====== Record excerpts ======

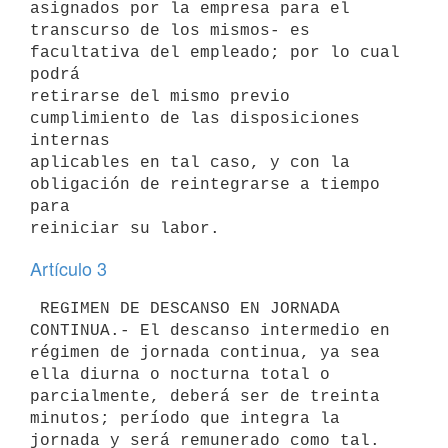
asignados por la empresa para el

transcurso de los mismos- es 
facultativa del empleado; por lo cual 
podrá

retirarse del mismo previo 
cumplimiento de las disposiciones 
internas

aplicables en tal caso, y con la 
obligación de reintegrarse a tiempo 
para

Artículo 3
 REGIMEN DE DESCANSO EN JORNADA 
CONTINUA.- El descanso intermedio en

régimen de jornada continua, ya sea 
ella diurna o nocturna total o

parcialmente, deberá ser de treinta 
minutos; período que integra la

jornada y será remunerado como tal.
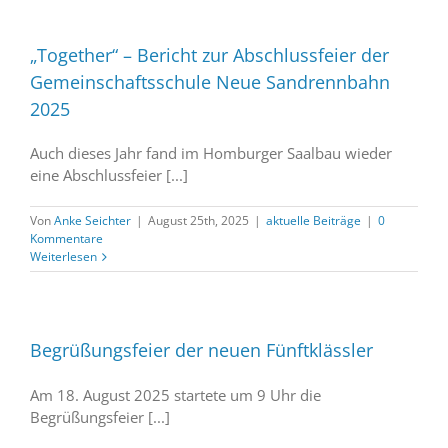
„Together“ – Bericht zur Abschlussfeier der
Gemeinschaftsschule Neue Sandrennbahn
2025
Auch dieses Jahr fand im Homburger Saalbau wieder
eine Abschlussfeier [...]
Von
Anke Seichter
|
August 25th, 2025
|
aktuelle Beiträge
|
0
Kommentare
Weiterlesen
Begrüßungsfeier der neuen Fünftklässler
Am 18. August 2025 startete um 9 Uhr die
Begrüßungsfeier [...]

======

Copy each line of the preceding material that contains "Abschlussfeier".

„Together“ – Bericht zur Abschlussfeier der
eine Abschlussfeier [...]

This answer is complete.